Telling lies at a statutory public inquiry, such as the UK Covid-19 Inquiry, amounts to the criminal offence of perjury, which on conviction can lead to a prison sentence of up to seven years.

Other laws may also have been broken. The Inquiries Act 2005, which sets out the legal responsibilities of witnesses to statutory public inquiries, states that all relevant material must be provided to an inquiry, while the Freedom of Information Act has penalties for those who destroy material that would be subject to disclosure.

In his written statement, Mr Gething said that although he would sometimes discuss matters by phone, text, WhatsApp or Microsoft Teams, these informal means of communication were not used to make decisions.

He stated that during the period of the pandemic, he had four mobile phones – two from the Welsh Government and two from the Senedd.

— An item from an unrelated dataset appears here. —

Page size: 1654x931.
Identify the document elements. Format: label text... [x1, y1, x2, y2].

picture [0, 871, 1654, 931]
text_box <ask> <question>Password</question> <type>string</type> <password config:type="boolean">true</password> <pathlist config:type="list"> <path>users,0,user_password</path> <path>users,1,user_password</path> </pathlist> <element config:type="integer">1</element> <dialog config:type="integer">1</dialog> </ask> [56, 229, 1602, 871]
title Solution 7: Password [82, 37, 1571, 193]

It is unclear whether Mr Gething used a Welsh Government phone or a Senedd phone to participate in the ministerial group chat in which he posted the incriminating message. It is also unclear how many, if any, of these group chat messages were passed to the UK Covid Inquiry, as they should have been.

It's time the First Minister came clean on what exactly he did and did not do with this data.

Update: walesonline reports on exchanges in the Senedd in which Welsh First Minister Vaughan Gething has denied he lied to the Covid inquiry and called an accusation he had committed perjury during his evidence "obnoxious".

He told MSs: "The conversation is entirely about a Labour party group meeting, and not about decision-making to do with the pandemic, but it's about comments colleagues made to and about each other. It's about ensuring we don't provide things that are potentially embarrassing but not those things that affect any information about decision-making in the pandemic."